→ **Task to carry out**:
The entries that follow should be written out exactly.
▼▼▼
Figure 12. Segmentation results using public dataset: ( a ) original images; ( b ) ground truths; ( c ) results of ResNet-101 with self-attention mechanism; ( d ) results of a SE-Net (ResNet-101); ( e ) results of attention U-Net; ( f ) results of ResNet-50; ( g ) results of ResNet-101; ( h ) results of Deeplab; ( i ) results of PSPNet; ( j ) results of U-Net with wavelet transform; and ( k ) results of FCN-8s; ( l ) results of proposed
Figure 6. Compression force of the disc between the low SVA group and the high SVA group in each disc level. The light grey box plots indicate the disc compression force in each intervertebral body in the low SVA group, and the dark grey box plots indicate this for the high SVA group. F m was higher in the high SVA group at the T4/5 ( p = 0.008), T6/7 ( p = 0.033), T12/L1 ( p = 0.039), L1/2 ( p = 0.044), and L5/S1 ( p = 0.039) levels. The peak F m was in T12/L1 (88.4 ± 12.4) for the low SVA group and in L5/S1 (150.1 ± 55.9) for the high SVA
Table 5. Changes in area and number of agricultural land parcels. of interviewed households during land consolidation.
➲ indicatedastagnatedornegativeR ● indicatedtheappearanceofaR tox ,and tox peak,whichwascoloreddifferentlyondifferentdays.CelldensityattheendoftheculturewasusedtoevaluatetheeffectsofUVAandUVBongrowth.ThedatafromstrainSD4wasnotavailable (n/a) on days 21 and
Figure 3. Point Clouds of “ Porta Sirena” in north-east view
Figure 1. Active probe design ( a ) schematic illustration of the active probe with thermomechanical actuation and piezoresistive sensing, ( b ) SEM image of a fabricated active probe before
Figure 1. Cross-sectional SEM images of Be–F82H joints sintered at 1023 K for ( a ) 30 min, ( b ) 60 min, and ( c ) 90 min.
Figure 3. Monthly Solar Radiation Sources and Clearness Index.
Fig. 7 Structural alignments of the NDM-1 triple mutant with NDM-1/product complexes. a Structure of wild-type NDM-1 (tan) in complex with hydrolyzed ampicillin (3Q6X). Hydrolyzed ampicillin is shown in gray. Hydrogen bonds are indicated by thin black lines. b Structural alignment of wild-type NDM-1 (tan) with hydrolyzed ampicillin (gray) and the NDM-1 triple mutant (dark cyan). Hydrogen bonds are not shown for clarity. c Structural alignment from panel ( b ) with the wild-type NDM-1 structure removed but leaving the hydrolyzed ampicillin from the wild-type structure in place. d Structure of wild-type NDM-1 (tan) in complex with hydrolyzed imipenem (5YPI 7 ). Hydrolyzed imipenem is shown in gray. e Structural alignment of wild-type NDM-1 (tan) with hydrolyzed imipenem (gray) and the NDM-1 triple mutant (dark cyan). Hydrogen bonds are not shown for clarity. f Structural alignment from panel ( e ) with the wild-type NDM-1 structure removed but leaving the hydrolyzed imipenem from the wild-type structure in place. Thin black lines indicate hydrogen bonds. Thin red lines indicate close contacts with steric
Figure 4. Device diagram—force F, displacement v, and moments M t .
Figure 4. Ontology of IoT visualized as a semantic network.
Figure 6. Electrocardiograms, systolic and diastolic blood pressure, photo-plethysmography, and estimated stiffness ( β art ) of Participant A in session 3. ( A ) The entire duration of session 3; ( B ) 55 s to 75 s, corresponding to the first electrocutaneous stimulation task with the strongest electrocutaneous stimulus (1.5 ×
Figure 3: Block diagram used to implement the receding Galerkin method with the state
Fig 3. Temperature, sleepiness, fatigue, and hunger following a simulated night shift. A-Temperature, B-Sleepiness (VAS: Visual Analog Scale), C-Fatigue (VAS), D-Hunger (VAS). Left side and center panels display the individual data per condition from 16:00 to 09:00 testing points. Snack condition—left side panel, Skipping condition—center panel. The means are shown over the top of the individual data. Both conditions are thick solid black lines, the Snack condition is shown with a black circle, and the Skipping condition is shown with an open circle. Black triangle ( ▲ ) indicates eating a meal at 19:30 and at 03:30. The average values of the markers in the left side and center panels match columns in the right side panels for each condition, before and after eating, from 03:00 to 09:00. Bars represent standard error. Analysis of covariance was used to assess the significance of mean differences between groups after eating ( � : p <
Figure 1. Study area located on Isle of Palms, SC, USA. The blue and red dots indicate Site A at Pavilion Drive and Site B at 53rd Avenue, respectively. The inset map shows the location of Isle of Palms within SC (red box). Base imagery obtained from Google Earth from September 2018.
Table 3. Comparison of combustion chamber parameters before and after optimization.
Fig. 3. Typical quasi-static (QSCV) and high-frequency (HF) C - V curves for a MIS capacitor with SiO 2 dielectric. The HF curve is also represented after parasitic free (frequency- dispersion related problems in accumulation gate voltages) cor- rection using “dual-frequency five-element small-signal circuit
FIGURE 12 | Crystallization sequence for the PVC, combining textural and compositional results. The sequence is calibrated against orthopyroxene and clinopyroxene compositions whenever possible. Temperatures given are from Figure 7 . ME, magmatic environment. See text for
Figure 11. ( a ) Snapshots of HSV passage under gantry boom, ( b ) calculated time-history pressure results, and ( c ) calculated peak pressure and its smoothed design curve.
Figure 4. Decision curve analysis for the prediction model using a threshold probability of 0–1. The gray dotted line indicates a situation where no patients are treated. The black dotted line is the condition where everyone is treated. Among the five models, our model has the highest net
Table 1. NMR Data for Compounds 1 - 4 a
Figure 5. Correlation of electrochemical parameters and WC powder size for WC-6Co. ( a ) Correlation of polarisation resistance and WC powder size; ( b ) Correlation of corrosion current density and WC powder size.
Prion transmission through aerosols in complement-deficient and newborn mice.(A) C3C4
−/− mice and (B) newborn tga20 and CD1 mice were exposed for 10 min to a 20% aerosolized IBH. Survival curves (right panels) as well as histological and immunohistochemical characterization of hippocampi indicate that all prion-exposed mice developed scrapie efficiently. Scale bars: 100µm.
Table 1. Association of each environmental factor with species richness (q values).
▲▲▲
→ **Response**:
Figure 12. Segmentation results using public dataset: ( a ) original images; ( b ) ground truths; ( c ) results of ResNet-101 with self-attention mechanism; ( d ) results of a SE-Net (ResNet-101); ( e ) results of attention U-Net; ( f ) results of ResNet-50; ( g ) results of ResNet-101; ( h ) results of Deeplab; ( i ) results of PSPNet; ( j ) results of U-Net with wavelet transform; and ( k ) results of FCN-8s; ( l ) results of proposed
Figure 6. Compression force of the disc between the low SVA group and the high SVA group in each disc level. The light grey box plots indicate the disc compression force in each intervertebral body in the low SVA group, and the dark grey box plots indicate this for the high SVA group. F m was higher in the high SVA group at the T4/5 ( p = 0.008), T6/7 ( p = 0.033), T12/L1 ( p = 0.039), L1/2 ( p = 0.044), and L5/S1 ( p = 0.039) levels. The peak F m was in T12/L1 (88.4 ± 12.4) for the low SVA group and in L5/S1 (150.1 ± 55.9) for the high SVA
Table 5. Changes in area and number of agricultural land parcels. of interviewed households during land consolidation.
➲ indicatedastagnatedornegativeR ● indicatedtheappearanceofaR tox ,and tox peak,whichwascoloreddifferentlyondifferentdays.CelldensityattheendoftheculturewasusedtoevaluatetheeffectsofUVAandUVBongrowth.ThedatafromstrainSD4wasnotavailable (n/a) on days 21 and
Figure 3. Point Clouds of “ Porta Sirena” in north-east view
Figure 1. Active probe design ( a ) schematic illustration of the active probe with thermomechanical actuation and piezoresistive sensing, ( b ) SEM image of a fabricated active probe before
Figure 1. Cross-sectional SEM images of Be–F82H joints sintered at 1023 K for ( a ) 30 min, ( b ) 60 min, and ( c ) 90 min.
Figure 3. Monthly Solar Radiation Sources and Clearness Index.
Fig. 7 Structural alignments of the NDM-1 triple mutant with NDM-1/product complexes. a Structure of wild-type NDM-1 (tan) in complex with hydrolyzed ampicillin (3Q6X). Hydrolyzed ampicillin is shown in gray. Hydrogen bonds are indicated by thin black lines. b Structural alignment of wild-type NDM-1 (tan) with hydrolyzed ampicillin (gray) and the NDM-1 triple mutant (dark cyan). Hydrogen bonds are not shown for clarity. c Structural alignment from panel ( b ) with the wild-type NDM-1 structure removed but leaving the hydrolyzed ampicillin from the wild-type structure in place. d Structure of wild-type NDM-1 (tan) in complex with hydrolyzed imipenem (5YPI 7 ). Hydrolyzed imipenem is shown in gray. e Structural alignment of wild-type NDM-1 (tan) with hydrolyzed imipenem (gray) and the NDM-1 triple mutant (dark cyan). Hydrogen bonds are not shown for clarity. f Structural alignment from panel ( e ) with the wild-type NDM-1 structure removed but leaving the hydrolyzed imipenem from the wild-type structure in place. Thin black lines indicate hydrogen bonds. Thin red lines indicate close contacts with steric
Figure 4. Device diagram—force F, displacement v, and moments M t .
Figure 4. Ontology of IoT visualized as a semantic network.
Figure 6. Electrocardiograms, systolic and diastolic blood pressure, photo-plethysmography, and estimated stiffness ( β art ) of Participant A in session 3. ( A ) The entire duration of session 3; ( B ) 55 s to 75 s, corresponding to the first electrocutaneous stimulation task with the strongest electrocutaneous stimulus (1.5 ×
Figure 3: Block diagram used to implement the receding Galerkin method with the state
Fig 3. Temperature, sleepiness, fatigue, and hunger following a simulated night shift. A-Temperature, B-Sleepiness (VAS: Visual Analog Scale), C-Fatigue (VAS), D-Hunger (VAS). Left side and center panels display the individual data per condition from 16:00 to 09:00 testing points. Snack condition—left side panel, Skipping condition—center panel. The means are shown over the top of the individual data. Both conditions are thick solid black lines, the Snack condition is shown with a black circle, and the Skipping condition is shown with an open circle. Black triangle ( ▲ ) indicates eating a meal at 19:30 and at 03:30. The average values of the markers in the left side and center panels match columns in the right side panels for each condition, before and after eating, from 03:00 to 09:00. Bars represent standard error. Analysis of covariance was used to assess the significance of mean differences between groups after eating ( � : p <
Figure 1. Study area located on Isle of Palms, SC, USA. The blue and red dots indicate Site A at Pavilion Drive and Site B at 53rd Avenue, respectively. The inset map shows the location of Isle of Palms within SC (red box). Base imagery obtained from Google Earth from September 2018.
Table 3. Comparison of combustion chamber parameters before and after optimization.
Fig. 3. Typical quasi-static (QSCV) and high-frequency (HF) C - V curves for a MIS capacitor with SiO 2 dielectric. The HF curve is also represented after parasitic free (frequency- dispersion related problems in accumulation gate voltages) cor- rection using “dual-frequency five-element small-signal circuit
FIGURE 12 | Crystallization sequence for the PVC, combining textural and compositional results. The sequence is calibrated against orthopyroxene and clinopyroxene compositions whenever possible. Temperatures given are from Figure 7 . ME, magmatic environment. See text for
Figure 11. ( a ) Snapshots of HSV passage under gantry boom, ( b ) calculated time-history pressure results, and ( c ) calculated peak pressure and its smoothed design curve.
Figure 4. Decision curve analysis for the prediction model using a threshold probability of 0–1. The gray dotted line indicates a situation where no patients are treated. The black dotted line is the condition where everyone is treated. Among the five models, our model has the highest net
Table 1. NMR Data for Compounds 1 - 4 a
Figure 5. Correlation of electrochemical parameters and WC powder size for WC-6Co. ( a ) Correlation of polarisation resistance and WC powder size; ( b ) Correlation of corrosion current density and WC powder size.
Prion transmission through aerosols in complement-deficient and newborn mice.(A) C3C4
−/− mice and (B) newborn tga20 and CD1 mice were exposed for 10 min to a 20% aerosolized IBH. Survival curves (right panels) as well as histological and immunohistochemical characterization of hippocampi indicate that all prion-exposed mice developed scrapie efficiently. Scale bars: 100µm.
Table 1. Association of each environmental factor with species richness (q values).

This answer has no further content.